Reproduce every line of the data below word for word, omitting the pictures from your answer.

MATERIAL FOR THIS EXERCISE:
════
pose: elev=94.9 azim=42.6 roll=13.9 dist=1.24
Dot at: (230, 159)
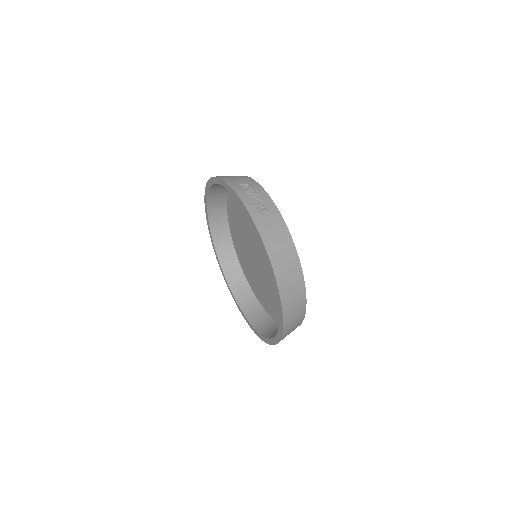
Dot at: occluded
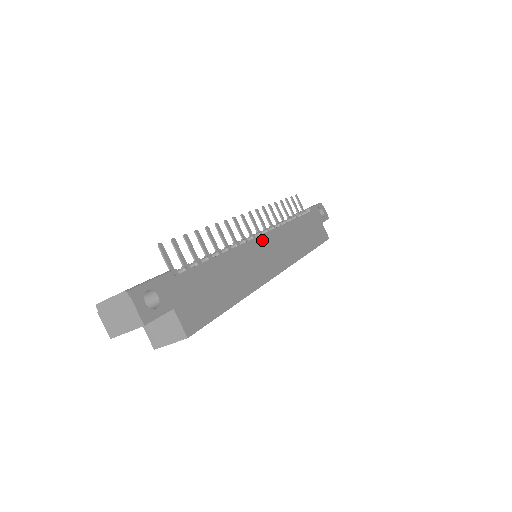
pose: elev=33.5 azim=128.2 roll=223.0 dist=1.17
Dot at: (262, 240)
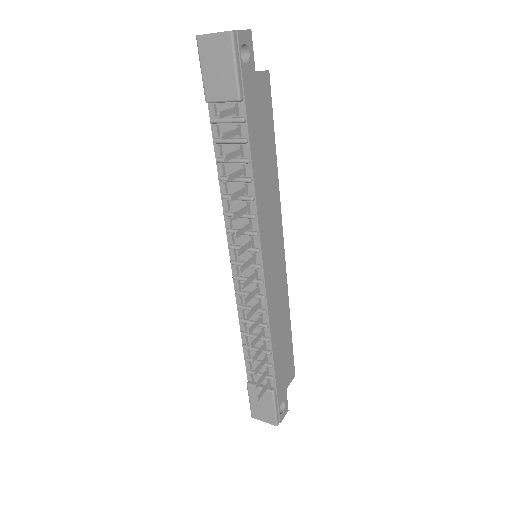
Dot at: (266, 269)
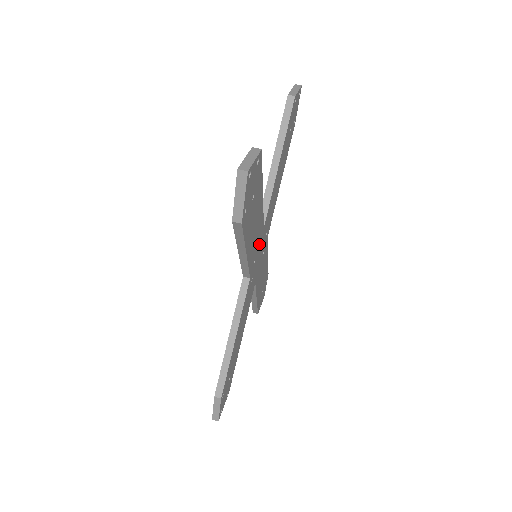
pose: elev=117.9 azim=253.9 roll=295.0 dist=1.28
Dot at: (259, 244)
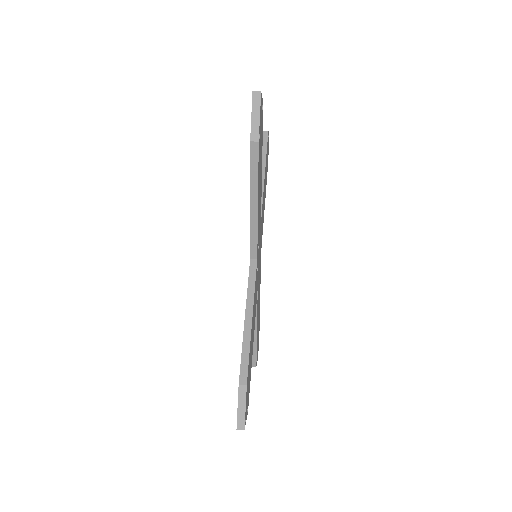
Dot at: occluded
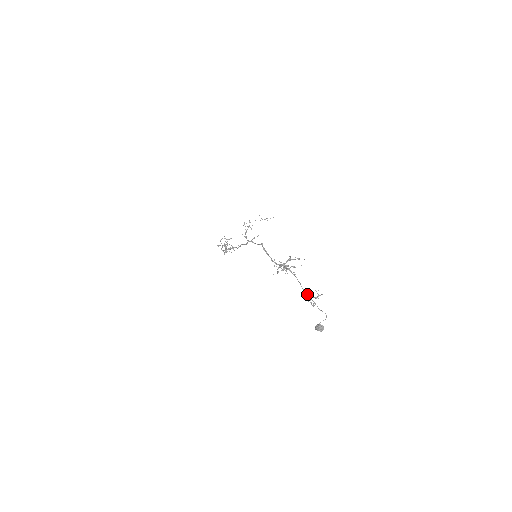
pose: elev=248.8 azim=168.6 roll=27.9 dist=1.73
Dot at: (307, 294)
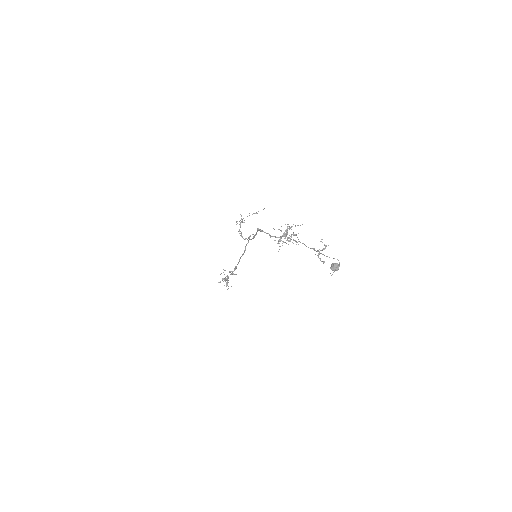
Dot at: occluded
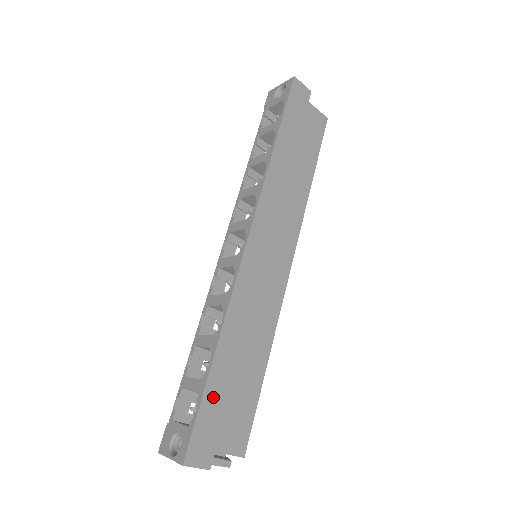
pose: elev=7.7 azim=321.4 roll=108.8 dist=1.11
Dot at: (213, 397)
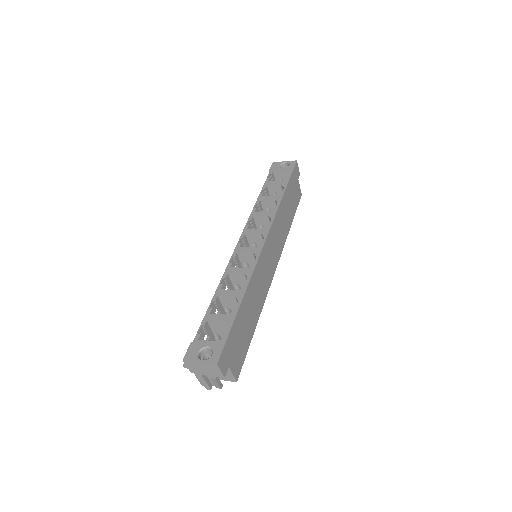
Dot at: (236, 328)
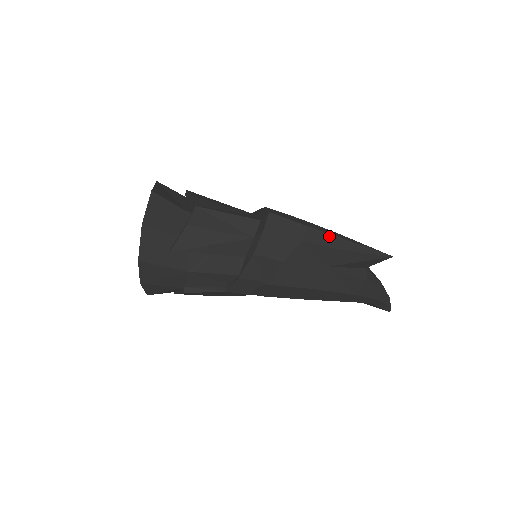
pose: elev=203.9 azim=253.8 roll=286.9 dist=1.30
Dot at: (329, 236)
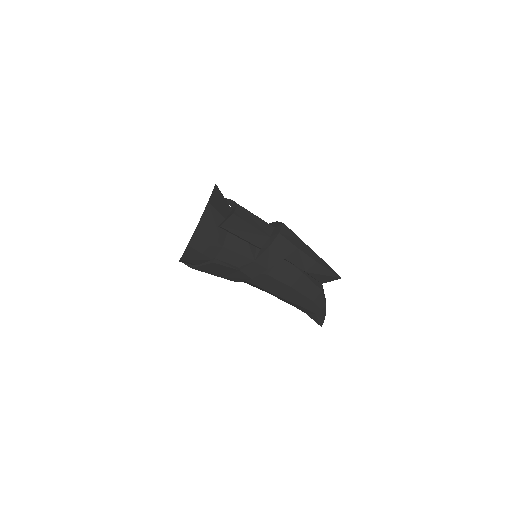
Dot at: (312, 251)
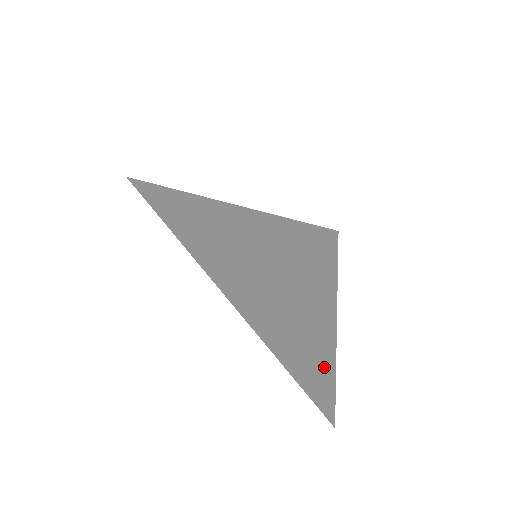
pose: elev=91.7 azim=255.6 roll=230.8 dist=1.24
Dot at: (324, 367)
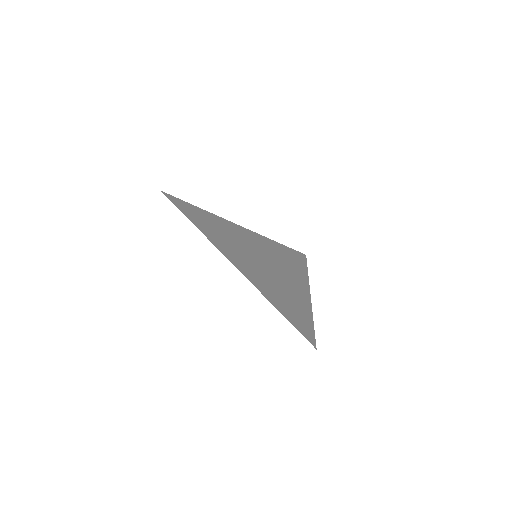
Dot at: (307, 321)
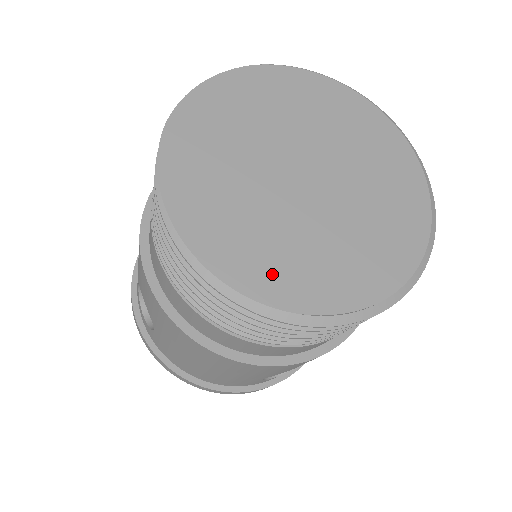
════
FINISHED ANSWER:
pose: elev=94.9 azim=42.6 roll=13.9 dist=1.24
Dot at: (230, 159)
Dot at: occluded
pose: elev=33.5 azim=128.2 roll=223.0 dist=1.17
Dot at: (262, 240)
Dot at: (266, 269)
pose: elev=117.9 azim=253.9 roll=295.0 dist=1.28
Dot at: (259, 244)
Dot at: occluded
pose: elev=248.8 azim=168.6 roll=27.9 dist=1.73
Dot at: (307, 294)
Dot at: occluded
pose: elev=7.7 azim=321.4 roll=108.8 dist=1.11
Dot at: (213, 397)
Dot at: (236, 328)
pose: elev=203.9 azim=253.8 roll=286.9 dist=1.30
Dot at: (329, 236)
Dot at: (312, 251)
pose: elev=91.7 azim=255.6 roll=230.8 dist=1.24
Dot at: (324, 367)
Dot at: (307, 321)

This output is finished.